Having argued that the absurdity rule should apply to the situation where the Constitution allows the Vice President to preside at his own impeachment trial, let me now address more precisely what I think the effect of the absurdity rule on this issue is. For my earlier posts on this issue see here and here.
As Mike Ramsey says, the Constitution discusses the issue with three related sentences of Article I, Section 3. (1) “The Vice President of the United States shall be President of the Senate, but shall have no vote, unless they be equally divided.” (2) “The Senate shall have the sole Power to try all Impeachments.” (3) “When the President of the United States is tried, the Chief Justice shall preside.
Before applying the absurdity rule, one must determine how the constitutional text (without the absurdity rule) applies to the issue of the Vice President presiding at his own impeachment trial. It would seem that the Vice President being President of the Senate means that he would always have the power to be the presiding office. (At the time of the Constitution, the office of president usually was the presiding office of a multimember group of some kind.)
At the time of the Constitution, there was a principle – universally affirmed – that a person should not be a judge in his own case. See, e.g. Federalist 10. What was disputed, however, was in what situations it applied. But while the principle arguably might not apply as to voting on legislation that affected your interests (such as taxes), one can strongly argue that this principle must apply to an impeachment trial – which the Constitution literally treats as a trial. In particular, one might argue that what was historically meant by a trial does not involve a proceeding where the defendant is also the presiding officer. Under this view, the constitutional text (without the absurdity rule would exclude the Vice President from presiding at his own trial. There is more force to this argument than people normally admit. In fact, the more I think about it the more I am attracted to it. But I still think that most originalist textualists would not accept it as the best reading of the meaning of trial and so let’s move on to applying the absurdity rule.

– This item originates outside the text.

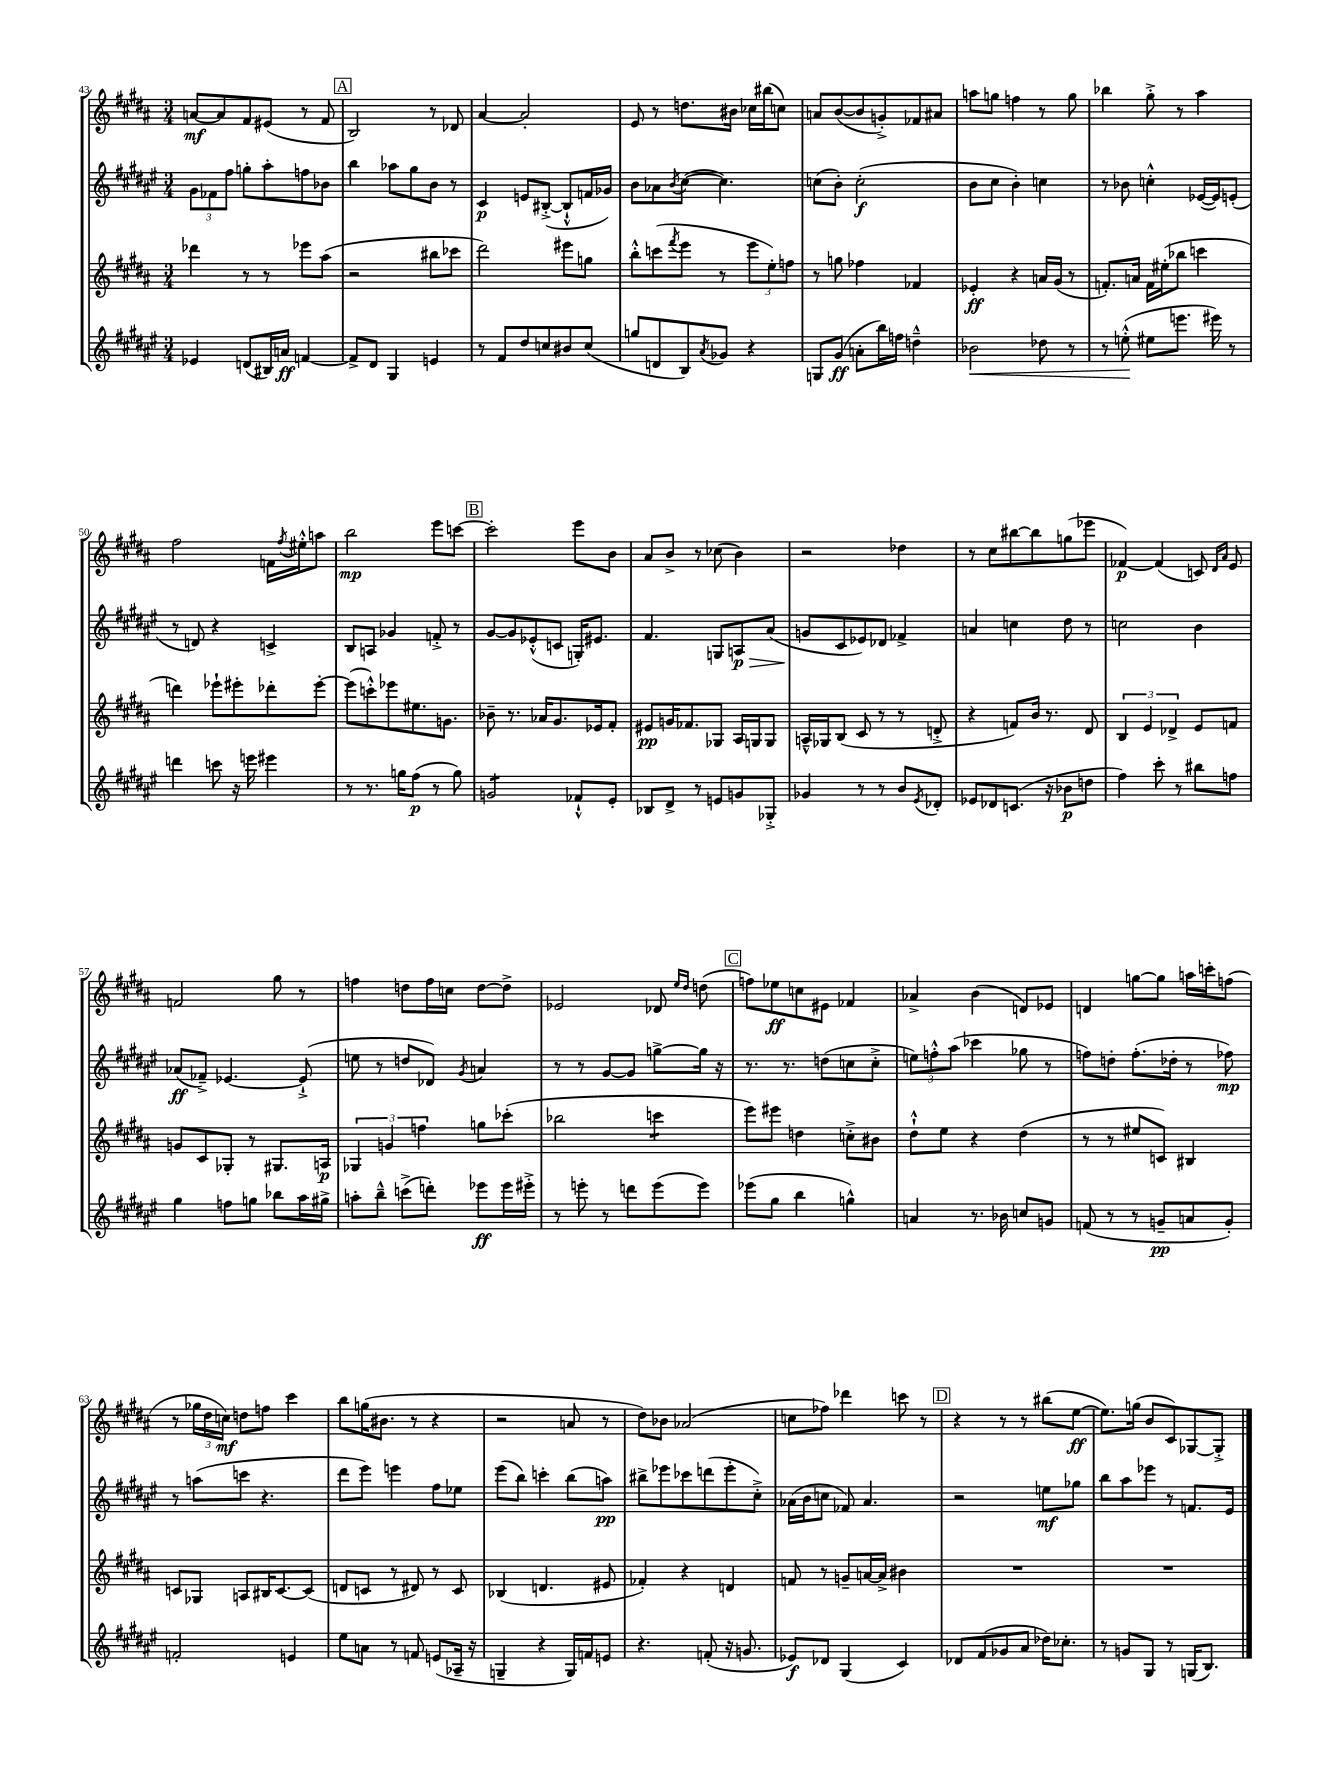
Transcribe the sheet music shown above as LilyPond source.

As I have said, Chief Justice Marshall’s statement of the absurdity rule asks whether all or virtually all people would reject the apparently textual result in a case. If we are confident that all would reject it, then the absurdity rule should apply. I believe that all would reject having the VP preside at his own impeachment trial both at the time of the Constitution and now, especially because the wide acceptance of the principle of not being a judge in one’s own case. Remember, the question is not whether everyone favors departing from the text, but rather whether everyone rejects the result.
How then to apply the absurdity rule here? This is always the hardest part of the matter, because there is usually more than one possible way to depart from the text. There is support, I believe, for departing from the text as little as possible to avoid the absurd result. Here the smallest departure would involve interpreting the term trial as excluding the defendant from presiding at his own trial. The argument here is not that this is the correct textual reading of the term (although as I argue above it might be). Instead, the argument is that the absurdity rule indicates reading trial in this manner. This is the smallest departure because it takes a textual term, that might have meant this but probably does not, to mean this.
This understanding would also be consistent with the Constitution’s decision to specifically provide that the Chief Justice should preside at the President’s impeachment trial. The Constitution needed to specifically replace the Vice President as the presiding office during the impeachment of the President because having the Vice President preside would not involve being a judge in precisely his own case. (The Vice President would not be on trial.)
I hope that I have not gone on too long about this matter. Although it does not currently involve an important political issue, it does raise important matters of constitutional interpretation.